Toxic blue-green algae blooms
Deep below the surface, lake stratification has other effects. Anoxic water releases sedimented phosphorus at the bottom of the lake. Phosphorus fuels toxic blue-green algae blooms.
It’s unlikely that Chicagoans will see blooms pooling on Lake Michigan’s surface, according to Steinman. Trillions of invasive quagga mussels blanket the lakebed, filtering through the water and decreasing phosphorus.
But in shallow Lake Erie, blue-green algae blooms are increasing, according to NOAA. Erie is more susceptible to warming because of its depth.
The toxins can harm humans and animals if ingested, taint coastlines and affect businesses dependent on the lake.
“These blue-green algae blooms aesthetically, you know, are terrible. So there’s an economic cost associated with that,” Steinman said.
Habitats
Meanwhile, in northwest Lake Superior sits the rugged, isolated Isle Royale. There, scientists have conducted one of the longest continuous predator-prey studies in the world, observing the interplay of moose and wolves since 1958.
But this year, several days of above-freezing temperatures left only a fine sheet of ice over the waters. Researchers were forced to depart weeks early to make sure their ski-plane could take off.
“It was very disappointing to not be able to continue the work,” said Sarah Hoy, co-leader of the project and a research professor at Michigan Technological University. “It’s really unprecedented.”
The ice itself forms part of the ecosystem. Wolves often rely on the ice cover, which is less taxing to navigate than uneven terrain, to move across the island.
“The ice makes a path of least resistance for wolves, so they do use those habitats,” Hoy said.
Elsewhere, the ice provides a sanctuary for different organisms. Ice algae, which help form the critical foundations of the food web, cling to the base of the ice cover. Whitefish, which are highly valued for commercial fishing, rely on ice as a protective buffer in spawning areas, scientists say.
In shallow areas, where whitefish scatter their eggs, the ice dampens wave action. A lack of ice could potentially affect their ability to reproduce.
“It could mean low recruitment, meaning a lot less whitefish entering into the population because they weren’t able to survive,” Murchie said.
The surging waves could also wreak havoc on beaches and bluffs, eroding the shore and even increasing flooding. Chicago is battling erosion and unpredictable lake levels on its 26 miles of public shoreline
.According to a 2021 study, between 2012 and 2019 the Chicago shoreline lost an average of nearly half the parts of its beaches that were not submerged. In January 2020, severe storms and high lake levels created one of the biggest threats to Chicago beaches in years, causing an estimated $37 million in damages.

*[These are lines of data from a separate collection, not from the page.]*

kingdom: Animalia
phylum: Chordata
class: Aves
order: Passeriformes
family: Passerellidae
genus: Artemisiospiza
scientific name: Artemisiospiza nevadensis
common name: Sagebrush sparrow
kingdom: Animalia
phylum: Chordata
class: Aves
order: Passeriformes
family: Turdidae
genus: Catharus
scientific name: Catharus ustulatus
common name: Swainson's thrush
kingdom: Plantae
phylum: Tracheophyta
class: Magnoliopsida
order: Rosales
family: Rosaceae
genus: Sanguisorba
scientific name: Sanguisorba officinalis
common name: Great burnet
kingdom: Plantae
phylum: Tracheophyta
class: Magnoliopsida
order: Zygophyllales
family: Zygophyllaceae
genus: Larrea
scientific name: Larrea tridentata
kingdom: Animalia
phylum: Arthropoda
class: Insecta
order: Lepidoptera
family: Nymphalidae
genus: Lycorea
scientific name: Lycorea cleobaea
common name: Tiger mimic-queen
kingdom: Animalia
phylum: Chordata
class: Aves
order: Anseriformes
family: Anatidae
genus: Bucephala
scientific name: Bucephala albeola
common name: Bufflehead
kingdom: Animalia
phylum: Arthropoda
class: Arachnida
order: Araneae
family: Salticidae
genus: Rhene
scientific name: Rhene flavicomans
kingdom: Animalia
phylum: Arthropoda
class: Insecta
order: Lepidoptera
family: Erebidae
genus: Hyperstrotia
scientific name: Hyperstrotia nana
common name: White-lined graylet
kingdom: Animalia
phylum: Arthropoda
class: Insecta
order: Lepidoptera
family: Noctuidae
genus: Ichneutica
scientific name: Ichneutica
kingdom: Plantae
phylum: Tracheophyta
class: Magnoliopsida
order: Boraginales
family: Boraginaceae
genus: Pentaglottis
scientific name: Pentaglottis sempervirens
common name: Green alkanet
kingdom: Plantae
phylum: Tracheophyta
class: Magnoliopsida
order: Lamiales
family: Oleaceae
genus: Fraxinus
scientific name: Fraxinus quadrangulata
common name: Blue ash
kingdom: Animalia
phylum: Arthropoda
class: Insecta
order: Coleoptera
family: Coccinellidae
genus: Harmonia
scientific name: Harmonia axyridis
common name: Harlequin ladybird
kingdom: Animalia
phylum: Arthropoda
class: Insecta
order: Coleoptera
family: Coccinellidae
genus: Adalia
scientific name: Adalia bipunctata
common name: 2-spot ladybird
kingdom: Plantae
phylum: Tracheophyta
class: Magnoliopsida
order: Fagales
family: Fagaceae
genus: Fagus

“Ice essentially dampens high waves,” said Ayumi Fujisaki-Manome, an associate research scientist at the Cooperative Institute for Great Lakes Research at the University of Michigan, a collaboration with NOAA. “If you lose that ice protection, the shoreline will be exposed to high waves, so that in that sense, it’s true that loss of ice cover will lead to coastal erosion.”
What’s needed now, scientists say, is more research. Only when the ice cover is fully understood can solutions be implemented, scientists say.
“We probably need more investment to understand the net impact,” Fujisaki-Manome said.
Back at Rosewood Beach, Ricketts surveyed her surroundings: the gentle stream, the clear blue lake and a mound of granite slabs encircling the beach. The rocks were part of a 2015 renovation project aimed at reducing erosion on the lake bluffs.
“This is like a significant, unique ecosystem, which is threatened by wave action,” Ricketts said. “And without those ice formations, which are protecting the soil on our slopes, they are vulnerable.”
So many of the beach’s looming threats seemed to tie back to ice, she said. Changing migratory patterns, erosion, unpredictable water levels.
Often, she’s struck by the seeming inevitability of it all. “You can kind of get back in a mind space of like, ‘Are we doing enough?’” Ricketts said. “I don’t know.”